Ma come avvenne la conversione di San Paolo?
Secondo il suo stesso racconto (Gal 1,13 1Tim 1,12-13), mentre camminava sulla via di Damasco, sarebbe caduto a terra accecato da una luce intensa e sentendo la voce di Gesù. Narra di essere rimasto cieco per tre giorni, senza mangiare e bere nulla, recuperando la vista solo dopo l’imposizione delle mani da parte di Anania, un cristiano inviato da Dio quale missus dominicus. Di conseguenza egli stesso sentì come una singolare e straordinaria grazia la sua vocazione e chiamata, tanto che si trasformerà in “cantore della Grazia”. (Ef 2,8-10)“.

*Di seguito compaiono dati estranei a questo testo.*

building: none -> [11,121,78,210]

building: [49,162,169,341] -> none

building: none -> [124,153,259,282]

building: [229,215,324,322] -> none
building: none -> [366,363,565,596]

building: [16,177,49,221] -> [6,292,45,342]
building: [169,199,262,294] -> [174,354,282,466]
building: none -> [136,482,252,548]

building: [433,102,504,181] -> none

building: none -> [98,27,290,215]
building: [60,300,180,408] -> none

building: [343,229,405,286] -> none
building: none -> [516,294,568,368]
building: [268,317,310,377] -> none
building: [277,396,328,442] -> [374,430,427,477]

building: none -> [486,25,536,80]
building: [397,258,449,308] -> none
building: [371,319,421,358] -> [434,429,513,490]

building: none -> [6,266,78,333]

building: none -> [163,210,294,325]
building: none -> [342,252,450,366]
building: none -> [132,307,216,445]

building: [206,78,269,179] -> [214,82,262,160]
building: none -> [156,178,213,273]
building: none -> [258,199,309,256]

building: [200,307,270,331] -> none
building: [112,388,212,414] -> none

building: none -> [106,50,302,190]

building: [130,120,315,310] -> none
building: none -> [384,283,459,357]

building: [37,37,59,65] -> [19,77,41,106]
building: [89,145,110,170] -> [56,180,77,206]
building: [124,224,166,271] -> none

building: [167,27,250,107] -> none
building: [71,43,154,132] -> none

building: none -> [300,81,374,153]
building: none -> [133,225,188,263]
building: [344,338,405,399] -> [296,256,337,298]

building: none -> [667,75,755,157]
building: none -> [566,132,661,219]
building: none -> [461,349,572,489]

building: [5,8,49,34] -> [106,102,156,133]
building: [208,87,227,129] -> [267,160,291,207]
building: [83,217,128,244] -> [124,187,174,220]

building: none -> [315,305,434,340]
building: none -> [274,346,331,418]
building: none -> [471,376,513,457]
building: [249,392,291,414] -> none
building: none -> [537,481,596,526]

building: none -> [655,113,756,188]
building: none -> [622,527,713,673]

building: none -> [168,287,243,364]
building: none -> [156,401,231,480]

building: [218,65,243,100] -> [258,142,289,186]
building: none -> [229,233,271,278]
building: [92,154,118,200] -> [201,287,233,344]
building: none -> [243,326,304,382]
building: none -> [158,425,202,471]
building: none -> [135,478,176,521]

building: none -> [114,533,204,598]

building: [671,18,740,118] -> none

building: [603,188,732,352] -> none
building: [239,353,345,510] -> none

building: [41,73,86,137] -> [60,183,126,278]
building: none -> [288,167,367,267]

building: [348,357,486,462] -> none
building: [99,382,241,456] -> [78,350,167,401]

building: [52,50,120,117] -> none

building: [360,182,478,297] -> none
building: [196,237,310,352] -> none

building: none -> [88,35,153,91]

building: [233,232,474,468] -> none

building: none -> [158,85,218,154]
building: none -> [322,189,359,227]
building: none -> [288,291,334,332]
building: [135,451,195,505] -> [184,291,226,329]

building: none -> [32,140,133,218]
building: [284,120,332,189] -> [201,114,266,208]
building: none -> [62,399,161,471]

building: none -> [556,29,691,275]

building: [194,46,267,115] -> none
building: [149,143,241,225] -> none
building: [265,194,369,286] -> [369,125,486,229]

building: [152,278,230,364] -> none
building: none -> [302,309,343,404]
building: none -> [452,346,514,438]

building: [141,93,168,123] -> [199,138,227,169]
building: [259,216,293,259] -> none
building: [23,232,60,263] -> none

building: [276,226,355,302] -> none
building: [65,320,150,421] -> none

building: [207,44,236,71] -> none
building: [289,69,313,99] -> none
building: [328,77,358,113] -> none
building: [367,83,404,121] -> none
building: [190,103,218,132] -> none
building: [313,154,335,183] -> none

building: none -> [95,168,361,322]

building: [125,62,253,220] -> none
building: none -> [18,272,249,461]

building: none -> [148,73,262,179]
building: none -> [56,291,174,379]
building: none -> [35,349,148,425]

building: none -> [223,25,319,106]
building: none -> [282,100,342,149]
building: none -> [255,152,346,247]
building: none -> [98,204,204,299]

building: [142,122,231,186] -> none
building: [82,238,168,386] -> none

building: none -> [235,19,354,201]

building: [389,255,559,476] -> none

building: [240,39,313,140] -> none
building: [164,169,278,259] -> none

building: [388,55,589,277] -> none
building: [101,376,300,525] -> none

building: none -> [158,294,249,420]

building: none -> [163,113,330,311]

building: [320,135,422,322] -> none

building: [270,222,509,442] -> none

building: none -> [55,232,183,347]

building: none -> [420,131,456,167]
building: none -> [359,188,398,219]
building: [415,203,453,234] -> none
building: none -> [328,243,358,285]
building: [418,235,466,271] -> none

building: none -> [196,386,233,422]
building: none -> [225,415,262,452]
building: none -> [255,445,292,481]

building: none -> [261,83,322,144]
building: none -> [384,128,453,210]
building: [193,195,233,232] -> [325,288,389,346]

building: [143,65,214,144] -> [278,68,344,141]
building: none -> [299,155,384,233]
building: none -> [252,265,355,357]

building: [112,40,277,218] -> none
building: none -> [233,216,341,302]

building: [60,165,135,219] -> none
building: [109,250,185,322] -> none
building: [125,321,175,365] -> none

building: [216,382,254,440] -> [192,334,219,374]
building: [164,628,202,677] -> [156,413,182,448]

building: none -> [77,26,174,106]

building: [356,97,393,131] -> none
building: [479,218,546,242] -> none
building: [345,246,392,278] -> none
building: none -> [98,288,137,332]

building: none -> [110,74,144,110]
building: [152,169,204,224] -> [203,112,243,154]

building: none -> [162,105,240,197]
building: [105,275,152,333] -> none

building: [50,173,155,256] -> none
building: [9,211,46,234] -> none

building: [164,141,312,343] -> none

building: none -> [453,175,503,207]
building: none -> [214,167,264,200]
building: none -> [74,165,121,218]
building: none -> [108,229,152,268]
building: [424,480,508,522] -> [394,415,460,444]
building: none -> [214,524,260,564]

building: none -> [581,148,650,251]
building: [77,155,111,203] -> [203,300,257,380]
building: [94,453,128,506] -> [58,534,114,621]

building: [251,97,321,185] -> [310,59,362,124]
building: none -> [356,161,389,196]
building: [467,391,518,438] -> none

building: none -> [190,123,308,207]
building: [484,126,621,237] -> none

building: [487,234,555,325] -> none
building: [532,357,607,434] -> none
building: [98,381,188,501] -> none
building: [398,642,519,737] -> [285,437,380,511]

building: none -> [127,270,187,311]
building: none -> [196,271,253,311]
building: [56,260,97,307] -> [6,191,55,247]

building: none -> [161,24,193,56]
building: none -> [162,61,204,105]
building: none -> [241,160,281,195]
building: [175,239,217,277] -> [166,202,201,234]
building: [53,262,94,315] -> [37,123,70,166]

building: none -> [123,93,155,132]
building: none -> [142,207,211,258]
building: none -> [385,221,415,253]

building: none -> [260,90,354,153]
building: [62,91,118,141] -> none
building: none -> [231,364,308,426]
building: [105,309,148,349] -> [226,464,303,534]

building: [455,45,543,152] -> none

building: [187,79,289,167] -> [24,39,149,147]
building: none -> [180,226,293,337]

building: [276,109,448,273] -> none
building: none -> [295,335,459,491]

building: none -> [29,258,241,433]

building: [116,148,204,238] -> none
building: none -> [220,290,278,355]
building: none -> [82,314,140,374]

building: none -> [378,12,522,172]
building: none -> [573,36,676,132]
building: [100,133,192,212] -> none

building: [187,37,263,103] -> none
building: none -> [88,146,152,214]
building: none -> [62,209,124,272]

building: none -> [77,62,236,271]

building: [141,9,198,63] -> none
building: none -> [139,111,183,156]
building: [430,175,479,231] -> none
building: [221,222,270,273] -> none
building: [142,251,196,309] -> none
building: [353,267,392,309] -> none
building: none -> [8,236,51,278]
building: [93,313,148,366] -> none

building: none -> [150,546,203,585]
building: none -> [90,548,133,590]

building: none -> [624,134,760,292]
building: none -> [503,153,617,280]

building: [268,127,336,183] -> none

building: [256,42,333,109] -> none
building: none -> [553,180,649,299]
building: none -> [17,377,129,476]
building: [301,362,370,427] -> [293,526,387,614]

E possiamo dunque tornare a Caravaggio, che dipinge San Paolo caduto da cavallo folgorato dalla luce divina. La prima versione ritrae San Paolo barbuto, svestito, che si copre la faccia con le mani. Vi è un moto di dolore e di resistenza, evidente soprattutto nella posa dello scudiero, che vestito invece di tutto punto, tende la lancia minacciosamente contro l’apparizione dell’angelo e della figura divina in alto a destra. Si percepisce chiaramente una lotta, non una resa o un’illuminazione ma un dolore.
La seconda versione della Conversione ritrae per contro un Paolo molto più giovane, vestito, con le braccia aperte come per accogliere, il viso scoperto, in estasi. La scena è più semplice, quieta, quasi dimessa. La grazia divina è raffigurata dalla sola luce, lo scudiero dietro il cavallo, più umile stavolta, osserva la scena in modo pietoso e dimesso.
Mi viene da pensare che quanto sia stato tramandato finora, la storia del rifiuto di esporre la prima versione, avesse un visibile e ragionevole fondamento. In ogni caso in un momento come questo nel quale le appartenenze religiose sono tornate in auge, il doppio aspetto della conversione può essere un interessante spunto, soprattutto se visto in una luce laica, quella in ogni caso bellissima di Caravaggio.